● EXTRACT TO READ
• • • •

When it comes to the most beautiful time of year, there’s nothing nicer than thinking of kicking back and relaxing…until you find your dog chewing on your Christmas candy or your cat tangled up in the Christmas tree lights. Makes it that important to ensure you’re having a safe Christmas as much as a fun one.

So with here are a couple of Christmas safety tips to stay on top of your celebrations – while also keeping your buddies safe and healthy.

Our top pet safety tips: Christmas edition

Christmas might be a time of joy, laughter, and togetherness for you and your family. But for your pets at home? Here’s how it might seem to them:

  • A house full of odd, scary noises (like fireworks, loud music, unfamiliar voices, or even worse, firecrackers)
  • Unfamiliar objects around the house (like your Christmas tree)
  • A house full of strangers (or your guests) wanting to interact with them
  • Bowls full of tempting, delicious-smelling food everywhere (many of which can be toxic to both dogs and cats)
  • A house door that’s constantly opening and closing (triggering their curiosity and maybe an escape attempt)
A dog sitting on the floor by Christmas lights

With all these factors in your home environment alone, it’s no surprise most dogs and cats might be spooked or stressed out around the holiday time. (Yes, no matter how friendly or sociable you think your pet is.)

So here are a couple of pet safety tips to help you ensure your furry friends can join in on the holiday fun. (And avoid a trip to the vet emergency room.)

Mind the food bowls

Dogs aren’t picky eaters – and in some cases, (like if you’ve just adopted one), neither are cats! Most Christmas candy contains chocolate and xylitol, both substances that are toxic to both.

And besides, other common fruits, veggies, and “human foods” in your kitchen might just end up with you taking them to the hospital. (And not enjoying Christmas even warm and safe at home.)

A woman in a Santa hat offering a cookie to a dog wearing reindeer antlers

So before you start your Christmas meal prep, make sure to stay informed on:

And once you’re in the know, make sure to brief your friends, family, and followers too. You might have a younger guest trying to sneak some unwanted veggies off their plate – and into the pet food bowl. Or you might have an older relative try and feed them alcohol as a joke. Which might seem funny, until it ends up with your dog or cat at a vet’s clinic.

• • • •

● DATASET SECTION

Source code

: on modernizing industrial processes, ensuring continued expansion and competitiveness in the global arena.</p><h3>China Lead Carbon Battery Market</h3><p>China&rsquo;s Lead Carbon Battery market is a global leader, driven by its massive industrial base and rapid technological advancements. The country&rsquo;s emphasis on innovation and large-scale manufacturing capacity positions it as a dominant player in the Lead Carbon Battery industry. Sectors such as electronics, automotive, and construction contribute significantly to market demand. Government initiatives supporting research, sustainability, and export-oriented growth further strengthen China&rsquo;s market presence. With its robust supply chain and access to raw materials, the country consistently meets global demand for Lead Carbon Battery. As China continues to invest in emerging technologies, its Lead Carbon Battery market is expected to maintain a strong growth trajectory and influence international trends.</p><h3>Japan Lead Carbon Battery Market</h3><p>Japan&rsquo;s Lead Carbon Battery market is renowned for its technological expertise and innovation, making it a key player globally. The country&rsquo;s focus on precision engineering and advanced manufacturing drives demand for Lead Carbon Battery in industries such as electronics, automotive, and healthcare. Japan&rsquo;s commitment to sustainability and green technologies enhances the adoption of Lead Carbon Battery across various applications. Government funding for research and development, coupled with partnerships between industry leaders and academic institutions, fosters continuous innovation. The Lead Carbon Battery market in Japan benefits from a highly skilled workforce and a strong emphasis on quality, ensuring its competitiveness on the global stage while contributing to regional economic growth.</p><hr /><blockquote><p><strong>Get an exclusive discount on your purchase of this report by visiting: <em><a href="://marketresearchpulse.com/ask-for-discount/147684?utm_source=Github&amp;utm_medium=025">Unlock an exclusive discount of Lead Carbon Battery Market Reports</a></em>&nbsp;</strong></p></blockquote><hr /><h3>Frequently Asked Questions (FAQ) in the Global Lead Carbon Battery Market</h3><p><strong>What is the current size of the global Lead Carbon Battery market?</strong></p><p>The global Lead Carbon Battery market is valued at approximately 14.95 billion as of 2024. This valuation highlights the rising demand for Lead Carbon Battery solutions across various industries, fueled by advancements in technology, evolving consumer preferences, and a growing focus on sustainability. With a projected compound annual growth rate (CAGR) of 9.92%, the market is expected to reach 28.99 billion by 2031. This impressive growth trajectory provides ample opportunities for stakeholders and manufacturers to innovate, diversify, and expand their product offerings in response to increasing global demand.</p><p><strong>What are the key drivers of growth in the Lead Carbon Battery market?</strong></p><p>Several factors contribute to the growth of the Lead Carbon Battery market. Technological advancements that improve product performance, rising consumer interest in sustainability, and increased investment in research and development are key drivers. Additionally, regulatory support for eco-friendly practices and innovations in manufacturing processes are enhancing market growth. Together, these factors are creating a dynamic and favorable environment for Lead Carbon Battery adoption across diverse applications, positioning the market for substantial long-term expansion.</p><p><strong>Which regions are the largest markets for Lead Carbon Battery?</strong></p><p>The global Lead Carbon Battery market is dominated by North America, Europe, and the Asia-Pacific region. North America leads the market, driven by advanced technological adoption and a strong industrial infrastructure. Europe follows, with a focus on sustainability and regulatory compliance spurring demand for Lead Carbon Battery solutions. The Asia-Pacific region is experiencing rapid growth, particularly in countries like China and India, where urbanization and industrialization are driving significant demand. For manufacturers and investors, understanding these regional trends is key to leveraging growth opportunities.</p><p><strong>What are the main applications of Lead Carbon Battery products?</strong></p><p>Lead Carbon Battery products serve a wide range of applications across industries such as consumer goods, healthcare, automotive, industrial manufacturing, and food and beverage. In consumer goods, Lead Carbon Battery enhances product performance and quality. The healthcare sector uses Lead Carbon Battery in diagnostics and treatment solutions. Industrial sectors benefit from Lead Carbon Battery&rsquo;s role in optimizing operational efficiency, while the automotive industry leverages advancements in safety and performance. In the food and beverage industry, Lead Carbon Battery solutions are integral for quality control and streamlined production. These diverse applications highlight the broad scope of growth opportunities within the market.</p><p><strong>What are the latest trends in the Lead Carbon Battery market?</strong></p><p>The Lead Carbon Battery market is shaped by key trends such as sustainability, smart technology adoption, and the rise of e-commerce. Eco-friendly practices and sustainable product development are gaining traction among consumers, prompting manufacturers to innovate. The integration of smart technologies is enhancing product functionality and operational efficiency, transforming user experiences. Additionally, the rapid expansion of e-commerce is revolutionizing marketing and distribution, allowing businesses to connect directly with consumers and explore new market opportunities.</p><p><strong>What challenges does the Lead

• • • •

● REQUIRED WORK
Write the next part of the Christmas pet safety text, picking up after its final sentence. The material plays no part in what is asked here.

● REPLY TO THE EXERCISE
💡Make sure to feed your pet their regular meals a bit in advance before your guests arrive. So they’ll be less likely to sniff around or be curious about what new meals you’re cooking. And if your dog or cat is in the habit of begging for food, stay on top of this behavior by keeping them occupied with playtime or a puzzle toy.

Avoid loud fireworks or firecrackers

Fireworks might be more of a 4th of July thing, but you do get them around Christmas too in some parts. And sadly, it’s one of the scariest, most overwhelming experiences for dogs and cats both. Dogs especially are vulnerable to noise anxiety. Which might even trigger an escape attempt – or why more dogs go missing around the 4th of July than any other time of year.

So keep your fireworks on the low-key side – try and go for smaller sparklers instead that don’t make loud, scary noises for your pet. Else, you’ll be more likely to see your dog bolting out the dooror your cat running off to hide somewhere safe.

A woman and girl lighting a Christmas sparkler by a tree indoors

💡Dogs and cats tend to hide in secure spots around your house (or even outdoors) when they’re scared. Which, in the case of a smaller dog, cat, kitten or puppy, might end up with them stuck in an air vent or somewhere difficult to get out of. (And where you’ll be less likely to hear them crying for help.)

So here are three quick and easy ways you can locate your pet indoors with your trusty Tractive GPS.

Find Your Hiding Pet

Pick pet-friendly decor

Glittery Christmas decorations, dangling, sparkling ornaments and shiny candles can be too much for a pet to resist. A curious, high-energy puppy might think of your Christmas tree as a new friend and want to sniff every inch of it. (Or even pee on it to mark it as their territory.)

Or your sparkly lights and ornaments might trigger your cat’s hunting instinct – and get them to leap at it, thinking it’s “prey”. (Which might end up with them getting tangled in it.)

Three dogs sitting by a Christmas tree looking up at the lights
  • So keep your Christmas lights and ornaments well out of reach. The same applies for burning candles. (You never know where a wagging tail might end up!)
  • Secure your tree by attaching it to wall or a window with string. An active dog can easily knock it over by accident.
  • Don’t hang Christmas lights on your tree’s lower branches. Your dog may chew the wires from these lights, which might electrocute them by accident. Larger lights can also become quite hot, which might cause burns.
  • Try and avoid fragile, easily breakable Christmas ornaments. They might hurt your pet’s paws if they step on them. Your dog or cat might even choke on a fragment if swallowed by accident.
  • Keep your dog or cat occupied elsewhere as you decorate. You want to avoid creating too much of a “positive” experience around your Christmas decor when your pet’s around.
  • Unplug any Christmas lights when you’re not home. You always want to avoid a pet snagging a paw or biting them by accident when you’re not around to intervene.

💡Training your pet the “Drop it” command can help them learn what objects are off limits. Similarly, dogs are capable of learning more than 100 words – while cats can recognize them by your tone of voice and body language too!1

Watch your Christmas wrapping materials

When it’s time for gift wrapping, make sure to treat your pets like the gifts they are. (Aka, keep them far, far away.)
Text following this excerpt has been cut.